- WHAT THE EXERCISE ASKS
Among the entries below, how many lines have the word "worn"? Answer only with the number.

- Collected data

--------------------------------------------------

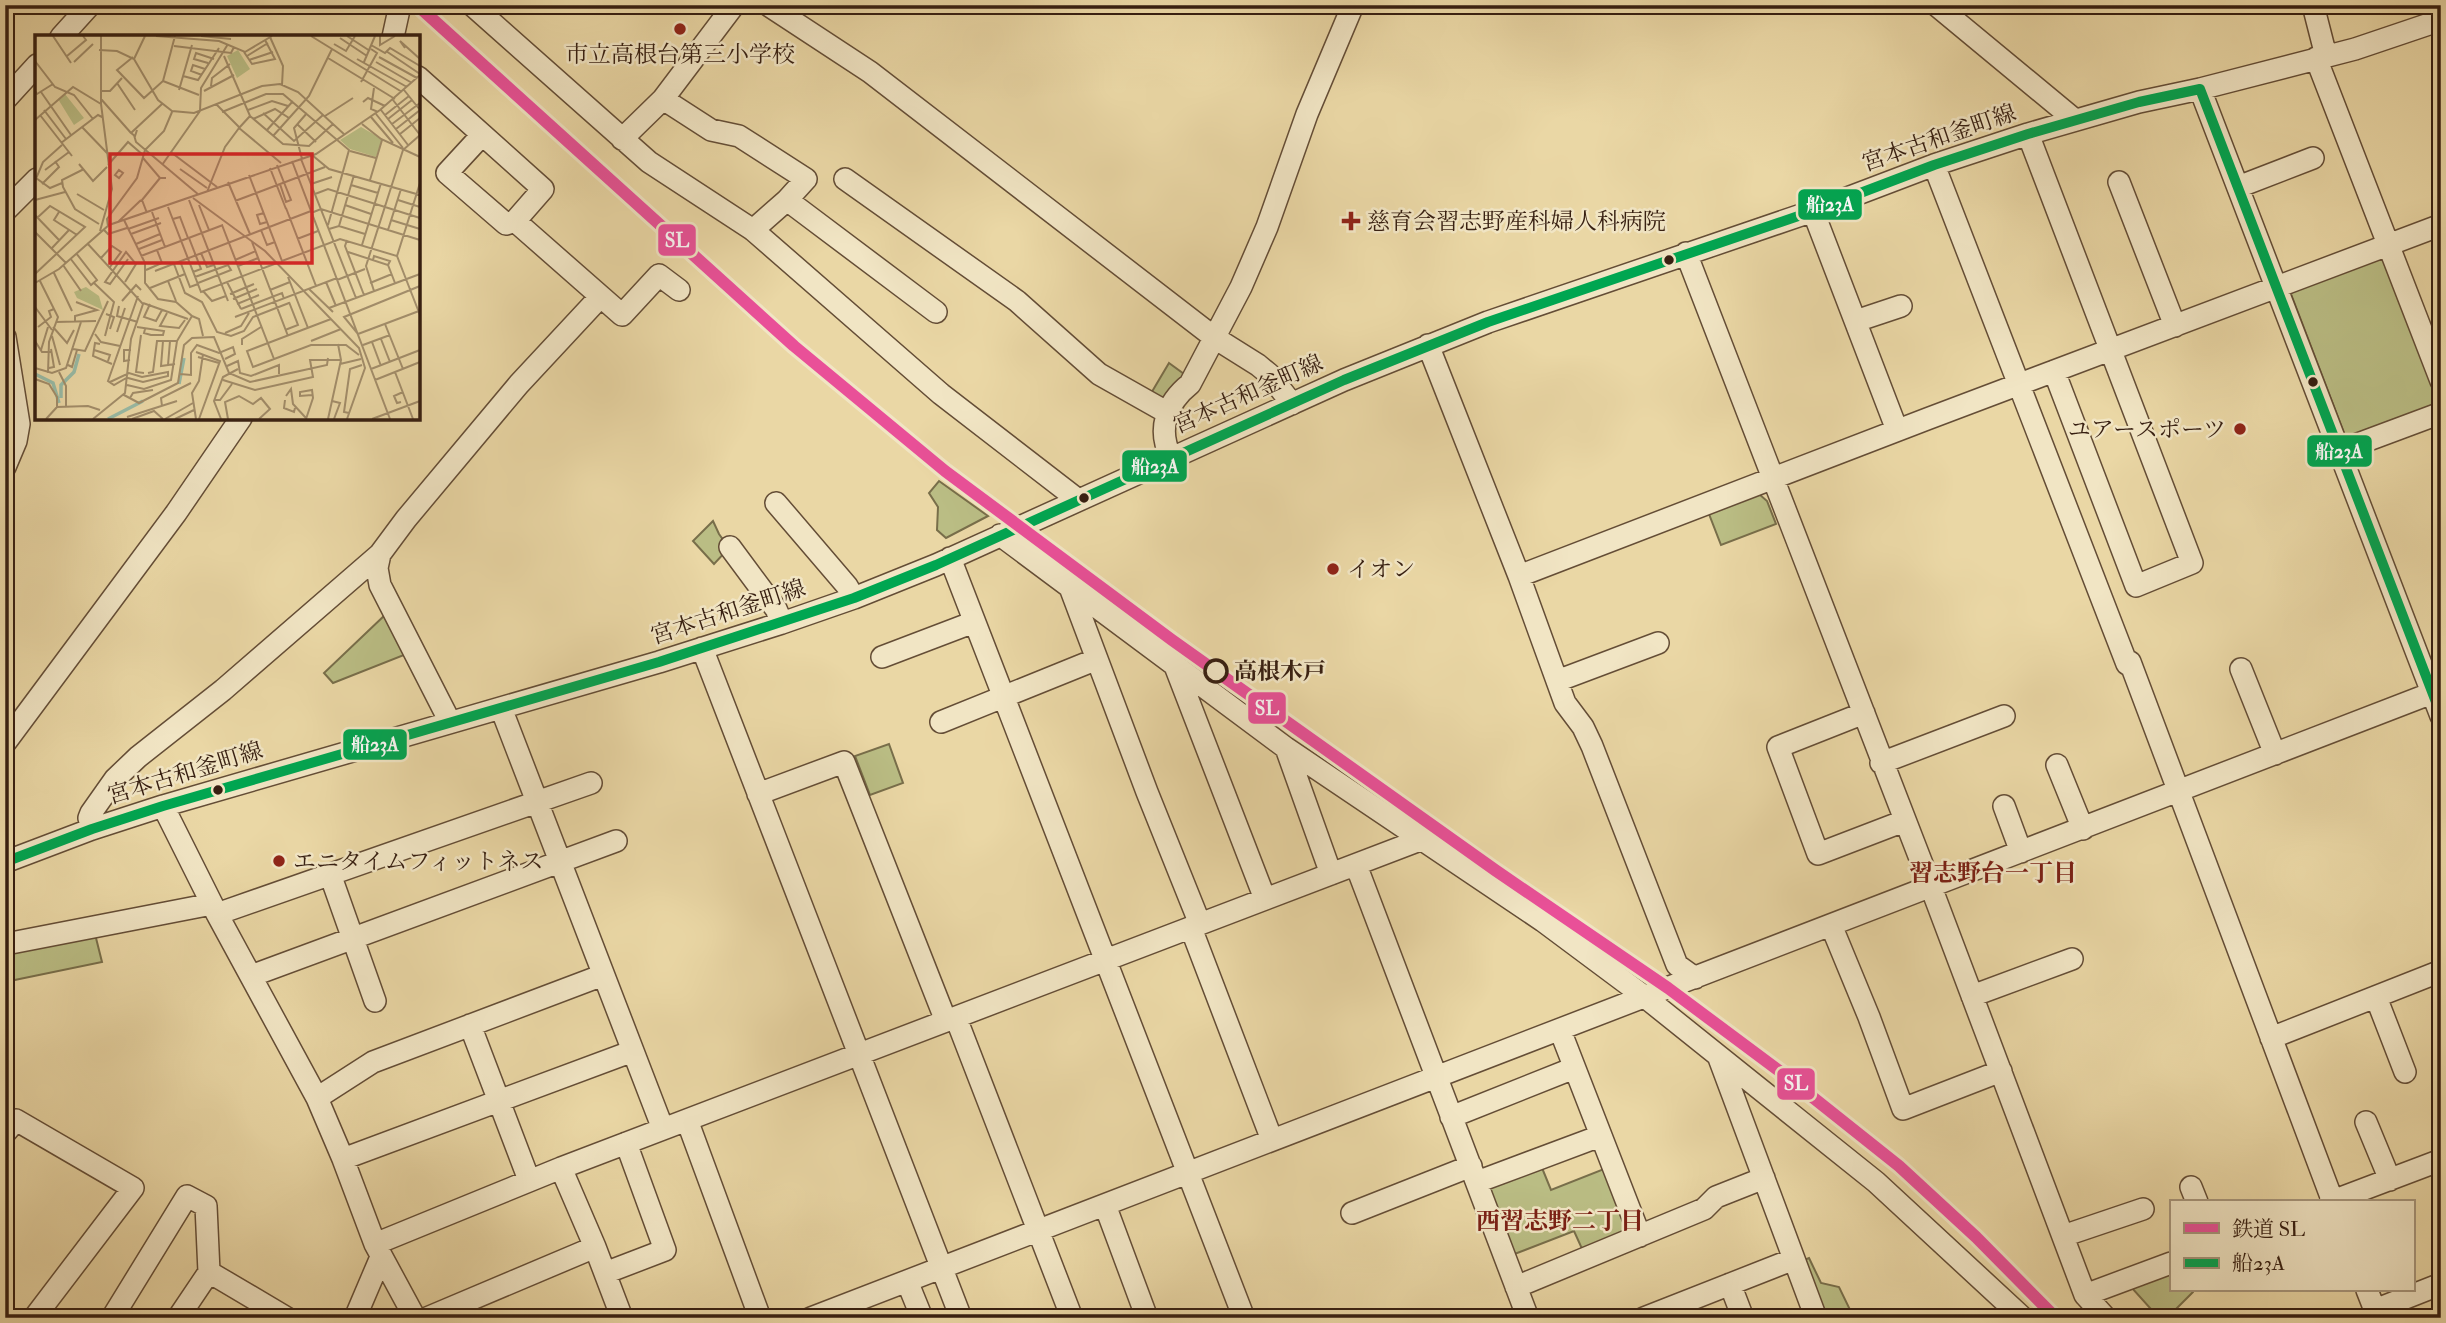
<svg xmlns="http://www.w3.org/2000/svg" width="2446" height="1323" font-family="'IM FELL Double Pica','Noto Serif JP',serif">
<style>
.green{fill:#babd84;stroke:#786e4a;stroke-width:2}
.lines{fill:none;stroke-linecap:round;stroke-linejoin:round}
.minor-casing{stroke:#644d36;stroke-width:24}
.minor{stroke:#f1e5c4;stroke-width:21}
.bus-1-casing{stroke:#f1e5c4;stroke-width:16}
.bus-1{stroke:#00a651;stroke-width:10}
.rail-1-casing{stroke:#f1e5c4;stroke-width:18}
.rail-1{stroke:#e95098;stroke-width:12}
.poi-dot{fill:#8f2418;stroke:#f1e5c4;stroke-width:2.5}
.bus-dot{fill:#371f11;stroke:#f1e5c4;stroke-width:2.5}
.stop-dot{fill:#f1e5c4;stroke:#371f11;stroke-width:3.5}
.labels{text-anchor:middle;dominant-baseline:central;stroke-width:5;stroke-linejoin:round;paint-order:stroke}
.poi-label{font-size:23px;fill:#371f11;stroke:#f1e5c4;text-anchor:start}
.street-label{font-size:23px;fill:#371f11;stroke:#f1e5c4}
.stop-label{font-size:23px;font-weight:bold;fill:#371f11;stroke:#f1e5c4;text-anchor:start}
.neighbourhood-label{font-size:24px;font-weight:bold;fill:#7a1f14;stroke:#f1e5c4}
.inset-river{fill:none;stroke:#98baa5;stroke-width:3.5}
.inset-road{fill:none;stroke:#a28d6a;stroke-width:2}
.view{fill:#d62828;fill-opacity:0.15;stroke:#d62828;stroke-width:3.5}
.inset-edge{fill:none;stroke:#371f11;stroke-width:3.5}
.line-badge{stroke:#f1e5c4;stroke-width:2.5}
.badge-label{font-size:19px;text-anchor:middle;font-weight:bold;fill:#fff}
</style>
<rect width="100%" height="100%" fill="#ead7a5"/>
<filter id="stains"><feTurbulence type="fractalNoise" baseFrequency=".00286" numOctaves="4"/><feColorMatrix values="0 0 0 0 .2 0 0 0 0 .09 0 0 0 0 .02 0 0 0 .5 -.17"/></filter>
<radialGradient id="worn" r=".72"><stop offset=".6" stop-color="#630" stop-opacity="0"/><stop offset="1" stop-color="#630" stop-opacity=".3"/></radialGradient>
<!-- green -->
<path class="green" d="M2379 255 2385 259 2440 400 2438 408 2346 438 2291 294 2294 289Z
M1169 363 1184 374 1163 401 1150 395Z
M939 481 988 516 946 538 937 530 938 507 929 493Z
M1759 494 1767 501 1776 524 1721 545 1709 514Z
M713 521 719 534 729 548 714 564 693 541Z
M386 614 404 655 333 683 324 673Z
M889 744 903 783 870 795 855 756Z
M95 934 102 962 5 982V954Z
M1540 1163 1551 1190 1609 1167 1629 1232 1583 1251 1574 1231 1512 1255 1485 1191Z
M1809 1258 1821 1283 1839 1287 1854 1318H1822L1799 1262Z
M2171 1272V1290H2193V1292L2167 1318H2159L2131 1287Z"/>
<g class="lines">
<defs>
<path id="minor" d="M472 5 649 162 753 230 941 394 1077 499
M768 5 870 72 1215 338 1258 365 1269 374 1292 404
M1936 5 2075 120
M2313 5 2326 56
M61 37 90 5
M393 37 400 5
M2316 58 2441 381
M418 77 543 189 515 221 622 315 659 275 679 290
M2200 89 2441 716
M663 99 711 130 739 136 806 179 787 200 753 230
M5 100 37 65
M2028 134 2192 563 2136 586 2054 371
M482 135 447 173 506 224 515 221
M622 139 663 99 734 5
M1934 165 2127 664
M845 179 1017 301 1099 374 1168 413
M2119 182 2175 326
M2238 187 2313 158
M787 200 936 312
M5 211 37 179
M1813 211 1897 430
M1686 253 1931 887 2085 1295 2171 1263
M1856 321 1901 306
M5 337 19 424 16 441 5 467
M1428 345 1519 576 1565 703 1583 727 1592 746 1677 965 1695 978
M2339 451 2441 413
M1171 457C1157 430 1166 403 1190 384L1241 287 1267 227 1307 114 1353 5
M776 503 847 586 854 598
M1000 535 1286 748 1543 921 1645 997 1876 1182 2023 1318
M730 547 776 609 782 623
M950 558 1244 1318
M1519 576 1927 419 2441 225
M1071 590 1147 792 1200 924
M702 648 961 1318
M882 657 974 622
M2130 662 2333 1202
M1175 666 1265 899
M2241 669 2275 754
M1557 681 1658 643
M501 708 663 1129
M1864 713 1778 747 1818 854 1904 821
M450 722 380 585 377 568 380 554 406 519 519 384 600 297
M941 722 1097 659
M5 743 176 513 241 418
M1286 748 1331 874
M1881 763 2004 716
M2057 765 2083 829
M758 794 844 762 946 1021
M163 806 217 914 317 1098 343 1159 375 1244 415 1318
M2004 806 2021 852
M92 829 89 818 91 813 115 779 138 757 223 690 380 554
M5 862 92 829 163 806 659 662 782 623 854 598 936 565 1344 380 1488 322 1813 211 1934 165 2028 134 2139 102 2200 89 2355 49 2441 20
M1356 865 1528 1318
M330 874 375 1001
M217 914 591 783
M1831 925 1869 1017 1903 1109 2001 1071
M1191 928 1272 1140
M5 947 11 943 212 904
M251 976 616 841
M1972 996 2072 959
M2376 997 2405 1072
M956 1018 1072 1318
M470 1025 529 1180
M1560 1030 1640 1236
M2271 1038 2441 971
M1719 1058 1816 1318
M317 1098 373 1062 603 975
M1451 1117 1574 1068
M687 1120 760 1318
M2366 1122 2390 1180
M5 1133 16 1120 133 1188 34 1318
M343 1159 633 1051
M561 1168 595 1247 622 1318
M1477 1182 1600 1136
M2191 1187 2197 1202
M2330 1202 2441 1160
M1105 1205 1147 1318
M1352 1213 1471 1166
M2063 1236 2143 1209
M375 1244 561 1168 1420 840
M209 1272 287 1318
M605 1273 665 1250 626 1143
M907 1281 922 1318
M1730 1284 1743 1318
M1516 1287 1704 1209 1716 1197 1764 1178
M2367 1290 2378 1318
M2085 1295 2106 1318
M2375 1310 2441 1284
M112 1318 187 1196 206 1206 209 1272 178 1318
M355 1318 381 1257
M427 1318 595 1247
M811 1318 2432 693
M1644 1318 1794 1259"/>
</defs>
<!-- minor casing -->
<use href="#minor" class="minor-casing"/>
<!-- minor -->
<use href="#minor" class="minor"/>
<defs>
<path id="bus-1" d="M2200 89 2441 715
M5 862 92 829 163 806 659 662 854 598 936 565 1344 380 1488 322 1813 211 1934 165 2028 134 2139 102 2200 89"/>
</defs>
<!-- bus-1 casing -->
<use href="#bus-1" class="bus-1-casing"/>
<!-- bus-1 -->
<use href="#bus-1" class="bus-1"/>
<defs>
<path id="rail-1" d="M417 5 794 346 945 471 1172 640 1495 870 1668 988 1786 1076 1899 1166 1976 1237 2056 1318"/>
</defs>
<!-- rail-1 casing -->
<use href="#rail-1" class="rail-1-casing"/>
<!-- rail-1 -->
<use href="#rail-1" class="rail-1"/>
</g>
<!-- markers -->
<g class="poi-dot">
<circle cx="680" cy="29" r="7"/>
<path d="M1347.5 210.5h7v7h7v7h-7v7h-7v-7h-7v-7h7z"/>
<circle cx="2240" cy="429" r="7"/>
<circle cx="1333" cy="569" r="7"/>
<circle cx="279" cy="861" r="7"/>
</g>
<g class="bus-dot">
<circle cx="1669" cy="260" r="6"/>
<circle cx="2313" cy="382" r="6"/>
<circle cx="1084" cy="498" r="6"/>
<circle cx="218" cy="790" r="6"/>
</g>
<circle class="stop-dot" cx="1216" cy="671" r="11"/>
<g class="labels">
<!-- poi labels -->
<g class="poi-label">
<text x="680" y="54" text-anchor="middle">市立高根台第三小学校</text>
<text x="1367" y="221">慈育会習志野産科婦人科病院</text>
<text x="2226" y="429" text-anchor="end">ユアースポーツ</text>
<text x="1347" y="569">イオン</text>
<text x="293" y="861">エニタイムフィットネス</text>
</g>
<!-- street labels -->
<g class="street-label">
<text transform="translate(1939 138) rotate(-19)">宮本古和釜町線</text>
<text transform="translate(1248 394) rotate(-24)">宮本古和釜町線</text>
<text transform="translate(728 612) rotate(-18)">宮本古和釜町線</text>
<text transform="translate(185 773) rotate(-17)">宮本古和釜町線</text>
</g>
<!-- stop labels -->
<g class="stop-label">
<text x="1234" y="671">高根木戸</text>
</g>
<!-- neighbourhood labels -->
<g class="neighbourhood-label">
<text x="1993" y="873">習志野台一丁目</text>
<text x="1560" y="1221">西習志野二丁目</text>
</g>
</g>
<!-- overview -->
<g transform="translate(35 35)">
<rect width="385" height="385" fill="#ead7a5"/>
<path d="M203 15 215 34 202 43 192 21ZM30 59 49 83 39 90 23 64ZM326 92 347 104 341 122 315 114 305 105ZM51 252 64 261 68 275 42 263 39 257Z" fill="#babd84"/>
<path class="inset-river" d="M0 339 18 348 24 368M144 349 149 323M26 363V350L39 337 44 319M73 384 108 366"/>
<path class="inset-road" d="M18 1 36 28M121 1 184 6 210 17 237 1M166 1 196 4M276 1 367 57M312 1 335 16M345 1V10L360 1M235 2 248 31 247 50M305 3 332 21M299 9 311 16 320 1M336 10 350 18 355 13 385 31M139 11 196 18 199 12M370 13 365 6 385 24M64 15 82 16 99 24 123 65 137 76 159 78 227 51 245 49 263 57 310 100M351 16 385 39M209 17 217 29 240 24 230 5M32 21 51 5 48 1M189 21 215 81 248 109 274 111 298 89M212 21 233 8M98 22 82 35 109 63 128 46 140 1M344 22 382 43M293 23 360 64M99 24 110 1M322 24 372 52M214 25 238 17M0 26 20 52 39 60 58 84M39 27 58 9M329 27 340 1M341 27 377 48M173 28 159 24 161 18 179 24M167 40 156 36 158 30 170 34M148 41 163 45 184 13M128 46 164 60M326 47 342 18 336 14M82 48 100 75M176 51 177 43 195 29M339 53 336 74 343 77M144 55 157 10M0 56 2 59 18 49M65 56H75L87 43M169 56 199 40M6 57 36 100M66 64 96 98M358 65 385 100M328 67 333 63 350 71M181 69 204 92M9 75 31 104M213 75 237 66 253 71M346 75 373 110M187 77 231 59H248L314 115 293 190M228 78 259 106 288 80M341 79 368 113M5 80 37 121M350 80 374 61M215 81 204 93 246 128M290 81 318 63M336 82 358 108M218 84 240 74 254 83M353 84 377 65M0 85 38 52 66 69M262 89 281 107M327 89 346 104 385 122M357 89 385 68M47 92 72 118M361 94 385 75 369 55M102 95 100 101 96 98 127 69M232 95 258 66M365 99 385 83M99 100 101 107 164 160M238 101 274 61 297 14M26 108 63 80 67 82M315 116 341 123M137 118 182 152M277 120 294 134 385 160M108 123 125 143H131M266 124 321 263M267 124 259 93 272 78M257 126 355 384M44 129 58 146 72 132M73 130 93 107 108 120M127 130 165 76 166 53 193 9M242 130 256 165 251 167 245 149M235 133 251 174M49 134 27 145 28 152 40 174 64 189M145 134 172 153M10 135 34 117M84 135 88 138 84 143 80 140ZM214 140 247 226 305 204 362 221 385 280M1 143 15 153 27 148M335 145 347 105M0 146 8 127 27 110M193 147 215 199M7 149 24 132 20 126M276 149 297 142M316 150 343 158M172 157 190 112 204 93M42 159 69 175M280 159 293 154 385 183M158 163 230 216 324 313 330 333 312 384M0 165 30 157M154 165 193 266M363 165 385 172M200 166 290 132M164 170 174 195M310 170 336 179M133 172 166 257 242 228M251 173 281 251M24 177 19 185 42 200M117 177 130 212M112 178 107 165 125 143M229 178 222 180 225 189 232 187M276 178 286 174 385 205M0 180 24 205M138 184 145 182 153 203M89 185 110 228V248L123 264 141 267 157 281 142 306 136 345 109 354 92 350M356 185 385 194M83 187 106 165M187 190 239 324M73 191 72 184 102 143 110 115 129 96 137 77M304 191 319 140M68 194 73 199 92 193M93 194 124 183M294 194 304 191 330 199M226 195 232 210 240 207M353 195 366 154M65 196 77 154 66 69V1M0 197 31 228M96 199 126 188M154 203 166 234 158 237M262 204 283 196M312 205 310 211 329 260M217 207 253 301M52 208 108 269 96 304 90 358 58 384M101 209 125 199M327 210 346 148M17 213 34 195M104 214 127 205M313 217 353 230 360 248M166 218 172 232 179 230M106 221 188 190M362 221 385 148M35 223 56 250 62 245 41 218M66 223 77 211 86 217 75 232M200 225 221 216M338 225 339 221 355 226 353 230M145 226 155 252 163 249M139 229 150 258 167 267 182 297 196 301 209 296 218 282 254 268M28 230 46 256M203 231 223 223M111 235 127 228 122 215M120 236 276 176M19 238 37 276M0 239 50 192 15 171 2 183M160 242 193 230 196 235 163 248M253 242 273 293M302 245 330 234M5 246 23 282 14 307 13 338M133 246 141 266M90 247 101 229 91 217 70 247 75 249 93 224M192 247 206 274M291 247 301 271M0 248 24 234 74 190 281 119 345 75 385 40M59 248 79 267 70 301M335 248 357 239M115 253 150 239M274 254 298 277M235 255 255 247M168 256 177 266 191 261M339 256 331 231 368 115 385 100M195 259 219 249M198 264 222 254M87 266 101 250 106 255M108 268 153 284M115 269 109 282 121 286 127 275M202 269 224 260M84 271 82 281 103 287M0 272 17 295M294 273 385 239M206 274 247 258 249 264M384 276 323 299 309 282 385 251M132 278 125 291 144 293 150 285M71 279 79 282 75 294M157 281 164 284 168 301M200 282 302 243M296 284 212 316 218 332 276 310H311L324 320M21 287 61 286M40 287V281L62 275 41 267M350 289 368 334M3 292 16 282 14 276 19 274M18 292 32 308 39 295M102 292 129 296 128 300H116L109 298 110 294M250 295 263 290 254 267M82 297 90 273M190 298 206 291 214 278M60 299 66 307 85 311M106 300 101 337 109 338M17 301 25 330M346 304 355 327M0 306 7 317H16M128 306 126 331 140 329M276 306 306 294M337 307 346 331M65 309 60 308 58 321 77 329M207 310V304L226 292M328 310 355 300M38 314 50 316 73 266M6 315 13 292M59 315 75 320 73 326M161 317 185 326 164 384M163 322 184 328M95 325 89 326V315H96M305 329 326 324M33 330 37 332 42 315M133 330 135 306M192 331 203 326 205 338 216 341 244 330V339M0 333 17 338 31 333 46 287M14 333 19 332 16 314M336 334 385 315M24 337 31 351V372M360 337 378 384M113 338 118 337 122 306H142M145 339 156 340V318L162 310 184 318 198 312 200 319 190 324M93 342 79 350 73 346 103 261M0 344 14 349 22 362V372L11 384M188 345 220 355 278 342 275 325H306M340 345 385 327M75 347 94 338 107 342 133 337V341L108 347 93 343M89 360 104 368 143 348 149 310 157 303 179 302 194 338 215 347 292 330 293 323M251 361 256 354 258 369 271 383M95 363 98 358 118 355M180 365H185L197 349M250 365 249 373 259 377 260 373M297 366 305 368 299 384M366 367 362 368 359 361 368 357M127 371 126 363 156 348M22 372 53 371 65 375M314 378 309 377 315 334 327 330M92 382 142 366M97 384 119 376 128 384M130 384 158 368M140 384 159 375M161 384 157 358 164 346 168 319M186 384 179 366 188 342 203 334M193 384 190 367 204 361 218 369 226 363 235 374 224 384M271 384 278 363 277 355 265 357V361L277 360M293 384 306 325 303 309M337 384 385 366"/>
<path class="view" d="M75 119H277V228H75Z"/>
<rect width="385" height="385" class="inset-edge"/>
</g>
<g class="line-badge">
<rect x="1797" y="188" width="66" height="33" rx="7" fill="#00a651"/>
<rect x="657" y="223" width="40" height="34" rx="7" fill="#e95098"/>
<rect x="2306" y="434" width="67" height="34" rx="7" fill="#00a651"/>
<rect x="1121" y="449" width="67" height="34" rx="7" fill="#00a651"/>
<rect x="1247" y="691" width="40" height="34" rx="7" fill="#e95098"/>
<rect x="342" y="728" width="66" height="33" rx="7" fill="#00a651"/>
<rect x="1776" y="1067" width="40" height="34" rx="7" fill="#e95098"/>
</g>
<g class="badge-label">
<text x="1830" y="211">船23A</text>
<text x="677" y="247">SL</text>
<text x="2339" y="458">船23A</text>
<text x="1155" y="473">船23A</text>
<text x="1267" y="715">SL</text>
<text x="375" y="751">船23A</text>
<text x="1796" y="1090">SL</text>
</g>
<!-- margin -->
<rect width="2446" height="1323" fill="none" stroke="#ead7a5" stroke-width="28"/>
<rect x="7" y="7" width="2432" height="1309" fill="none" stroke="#371f11" stroke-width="3.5"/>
<rect x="14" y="14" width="2418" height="1295" fill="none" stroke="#371f11" stroke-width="2"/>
<!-- legend -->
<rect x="2170" y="1200" width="245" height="91" fill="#f1e5c4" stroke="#a7967c" stroke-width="2"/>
<rect x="2184" y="1223" width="35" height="10" fill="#e95098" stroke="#a7967c" stroke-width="2"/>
<text x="2232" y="1236" font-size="21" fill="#371f11">鉄道 SL</text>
<rect x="2184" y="1258" width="35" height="10" fill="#00a651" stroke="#a7967c" stroke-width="2"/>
<text x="2232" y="1270" font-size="21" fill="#371f11">船23A</text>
<rect width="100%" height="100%" filter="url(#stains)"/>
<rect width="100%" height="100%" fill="url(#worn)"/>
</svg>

--------------------------------------------------

- TASK ANSWER
2